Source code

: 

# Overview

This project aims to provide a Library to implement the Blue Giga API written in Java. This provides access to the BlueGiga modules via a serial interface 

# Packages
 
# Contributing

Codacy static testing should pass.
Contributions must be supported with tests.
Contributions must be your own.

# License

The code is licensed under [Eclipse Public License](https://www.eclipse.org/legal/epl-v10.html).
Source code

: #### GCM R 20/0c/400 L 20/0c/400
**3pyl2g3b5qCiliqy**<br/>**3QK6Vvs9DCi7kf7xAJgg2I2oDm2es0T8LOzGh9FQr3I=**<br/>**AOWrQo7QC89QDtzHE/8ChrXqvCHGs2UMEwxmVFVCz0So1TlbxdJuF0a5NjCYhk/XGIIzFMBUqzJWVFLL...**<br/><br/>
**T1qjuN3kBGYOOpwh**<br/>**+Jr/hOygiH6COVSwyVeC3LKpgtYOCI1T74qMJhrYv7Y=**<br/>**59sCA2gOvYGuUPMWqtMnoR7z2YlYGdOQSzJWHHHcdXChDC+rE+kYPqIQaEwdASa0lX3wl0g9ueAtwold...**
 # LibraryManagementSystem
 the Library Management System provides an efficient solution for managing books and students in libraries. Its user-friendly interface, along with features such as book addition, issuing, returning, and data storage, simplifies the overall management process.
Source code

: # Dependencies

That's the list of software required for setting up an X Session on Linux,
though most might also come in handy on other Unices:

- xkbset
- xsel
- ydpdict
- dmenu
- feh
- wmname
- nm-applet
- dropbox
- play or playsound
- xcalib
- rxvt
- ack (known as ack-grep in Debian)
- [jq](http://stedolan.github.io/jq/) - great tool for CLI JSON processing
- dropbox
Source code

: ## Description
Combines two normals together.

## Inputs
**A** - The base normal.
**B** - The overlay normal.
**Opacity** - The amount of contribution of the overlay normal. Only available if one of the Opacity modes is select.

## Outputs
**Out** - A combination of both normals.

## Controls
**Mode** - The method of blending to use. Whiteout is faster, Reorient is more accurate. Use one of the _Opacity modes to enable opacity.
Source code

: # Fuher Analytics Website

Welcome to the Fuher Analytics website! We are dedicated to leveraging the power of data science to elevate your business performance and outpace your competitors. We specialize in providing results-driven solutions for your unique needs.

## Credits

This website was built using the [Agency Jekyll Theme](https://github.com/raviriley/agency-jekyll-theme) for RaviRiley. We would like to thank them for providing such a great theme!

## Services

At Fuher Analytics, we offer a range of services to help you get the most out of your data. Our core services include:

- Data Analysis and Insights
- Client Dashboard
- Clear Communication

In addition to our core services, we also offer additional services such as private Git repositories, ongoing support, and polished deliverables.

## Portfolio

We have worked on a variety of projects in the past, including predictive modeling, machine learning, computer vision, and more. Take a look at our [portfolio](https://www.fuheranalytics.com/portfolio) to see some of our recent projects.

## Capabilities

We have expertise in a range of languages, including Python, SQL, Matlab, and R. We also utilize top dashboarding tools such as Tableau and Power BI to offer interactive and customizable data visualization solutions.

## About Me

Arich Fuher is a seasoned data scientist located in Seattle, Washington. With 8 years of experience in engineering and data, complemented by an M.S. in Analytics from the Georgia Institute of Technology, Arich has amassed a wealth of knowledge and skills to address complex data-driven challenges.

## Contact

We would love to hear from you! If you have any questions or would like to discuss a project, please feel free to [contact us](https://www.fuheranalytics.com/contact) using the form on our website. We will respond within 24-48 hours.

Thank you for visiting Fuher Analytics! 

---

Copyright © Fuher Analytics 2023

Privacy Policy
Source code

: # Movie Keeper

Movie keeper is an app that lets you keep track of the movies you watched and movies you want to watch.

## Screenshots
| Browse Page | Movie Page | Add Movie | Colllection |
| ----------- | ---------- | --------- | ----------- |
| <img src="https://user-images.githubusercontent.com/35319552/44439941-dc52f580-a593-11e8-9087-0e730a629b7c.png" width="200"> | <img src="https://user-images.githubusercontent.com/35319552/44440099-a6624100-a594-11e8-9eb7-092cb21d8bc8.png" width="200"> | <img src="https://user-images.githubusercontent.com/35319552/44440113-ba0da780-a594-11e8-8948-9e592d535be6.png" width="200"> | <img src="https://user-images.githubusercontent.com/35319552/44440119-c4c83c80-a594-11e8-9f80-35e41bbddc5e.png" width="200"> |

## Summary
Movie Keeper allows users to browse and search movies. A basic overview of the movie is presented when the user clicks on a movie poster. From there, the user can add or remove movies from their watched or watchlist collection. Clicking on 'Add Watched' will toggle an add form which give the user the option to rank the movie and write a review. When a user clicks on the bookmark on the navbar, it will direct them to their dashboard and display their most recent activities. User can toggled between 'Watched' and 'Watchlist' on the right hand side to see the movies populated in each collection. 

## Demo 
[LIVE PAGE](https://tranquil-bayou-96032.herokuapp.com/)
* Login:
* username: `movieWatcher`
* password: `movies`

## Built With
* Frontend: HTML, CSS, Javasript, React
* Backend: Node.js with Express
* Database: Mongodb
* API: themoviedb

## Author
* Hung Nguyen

* * *

If a line in the records above contains the string "normals", copy that line out.

Combines two normals together.
**Out** - A combination of both normals.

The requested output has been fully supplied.